Glasser set the stage with an article in Politico Magazine in May that cast all criticism of her management style as “sexism.” In “Editing While Female,” Glasser complained that any woman who has tried to lead a news agency has been held back by sexist mistreatment — including herself, of course.
One unnamed insider claimed that Glasser is easily vexed and sees all opposition as sexism. She “definitely sees everything through gender glasses,” the insider said.
In an extensive article in the Free Beacon, Glasser is portrayed by a series of staffers as difficult to work with and for.
Staffers feel that she has gone out of her way to marginalize writers and editors, in an effort to get many to quit so that she can fill their jobs with her handpicked applicants.
But the worst criticism seems to be that she is destroying what made the Politico website the go-to website for inside baseball political news.
“Politico used to be a place that flooded the zone, advanced the ball incrementally,” one former staffer told the Free Beacon. “It was a place where you could get a scooplet or a quick hit on the website in an hour, and lots of people liked working for a publication like that.

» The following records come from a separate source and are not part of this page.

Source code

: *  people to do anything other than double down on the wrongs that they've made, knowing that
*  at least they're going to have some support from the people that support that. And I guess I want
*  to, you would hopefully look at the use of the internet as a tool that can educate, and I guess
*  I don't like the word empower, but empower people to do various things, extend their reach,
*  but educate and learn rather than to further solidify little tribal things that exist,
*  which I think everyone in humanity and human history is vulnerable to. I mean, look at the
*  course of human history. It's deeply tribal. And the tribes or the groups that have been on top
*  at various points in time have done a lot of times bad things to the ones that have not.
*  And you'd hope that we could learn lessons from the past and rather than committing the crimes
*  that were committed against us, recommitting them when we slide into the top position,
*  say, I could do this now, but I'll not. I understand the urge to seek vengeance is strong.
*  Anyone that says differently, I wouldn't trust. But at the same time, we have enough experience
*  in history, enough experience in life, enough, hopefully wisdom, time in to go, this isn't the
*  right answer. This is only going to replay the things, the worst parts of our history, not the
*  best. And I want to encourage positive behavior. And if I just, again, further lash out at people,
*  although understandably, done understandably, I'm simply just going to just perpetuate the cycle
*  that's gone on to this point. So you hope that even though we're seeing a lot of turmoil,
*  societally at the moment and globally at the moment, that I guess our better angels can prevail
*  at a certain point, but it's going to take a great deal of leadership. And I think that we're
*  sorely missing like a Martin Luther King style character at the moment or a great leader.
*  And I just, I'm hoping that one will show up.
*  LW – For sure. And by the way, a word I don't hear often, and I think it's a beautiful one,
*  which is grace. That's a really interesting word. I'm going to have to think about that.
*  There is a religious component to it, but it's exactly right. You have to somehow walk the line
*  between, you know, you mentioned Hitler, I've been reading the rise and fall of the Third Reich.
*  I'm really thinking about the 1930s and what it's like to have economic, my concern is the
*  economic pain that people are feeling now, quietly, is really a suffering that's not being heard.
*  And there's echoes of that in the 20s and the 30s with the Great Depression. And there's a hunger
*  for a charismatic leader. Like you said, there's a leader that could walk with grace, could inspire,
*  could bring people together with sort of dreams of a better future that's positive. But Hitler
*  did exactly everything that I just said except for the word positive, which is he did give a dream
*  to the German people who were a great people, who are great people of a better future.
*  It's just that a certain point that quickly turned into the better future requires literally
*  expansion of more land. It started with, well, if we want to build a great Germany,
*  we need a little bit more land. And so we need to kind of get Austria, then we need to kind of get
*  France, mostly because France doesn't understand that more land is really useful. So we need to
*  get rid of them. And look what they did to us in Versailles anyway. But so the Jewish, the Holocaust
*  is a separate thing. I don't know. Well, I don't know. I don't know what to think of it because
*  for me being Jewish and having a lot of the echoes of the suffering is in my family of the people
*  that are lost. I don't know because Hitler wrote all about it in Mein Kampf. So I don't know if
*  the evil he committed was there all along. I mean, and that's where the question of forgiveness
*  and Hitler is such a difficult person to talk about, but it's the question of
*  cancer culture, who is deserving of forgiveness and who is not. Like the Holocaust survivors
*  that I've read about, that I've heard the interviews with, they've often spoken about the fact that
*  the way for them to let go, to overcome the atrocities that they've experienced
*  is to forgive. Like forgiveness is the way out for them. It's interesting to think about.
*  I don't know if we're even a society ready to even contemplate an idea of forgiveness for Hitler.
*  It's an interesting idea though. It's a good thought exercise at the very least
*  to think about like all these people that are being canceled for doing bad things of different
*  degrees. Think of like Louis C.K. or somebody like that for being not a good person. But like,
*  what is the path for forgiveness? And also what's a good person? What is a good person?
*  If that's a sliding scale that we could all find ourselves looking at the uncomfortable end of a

It seems she’s changing the DNA of the place.”
Since Glasser became the organization’s top boss, over 40 editors, writers, and staffers have quit.
In December, three top editors quit — including deputy managing editor Laura McGann, White House editor Dan Berman, and deputy managing editor Gregg Birnbaum.
In an attempt to explain why so many loyal staffers have abandoned her outlet, Glasser scoffed that Politico is merely going through a “period of growth and rising ambition.”
Glasser’s blasé explanation seems problematic, in light of the shockingly high number of defections from Politico’s newsroom. As The Washington Post’s Erik Wemple recently noted, the turnover rate of jobs in the newspaper industry is about eight percent. By In comparison, just in the last year alone, Politico’s turnover rate has been a whopping 25 percent.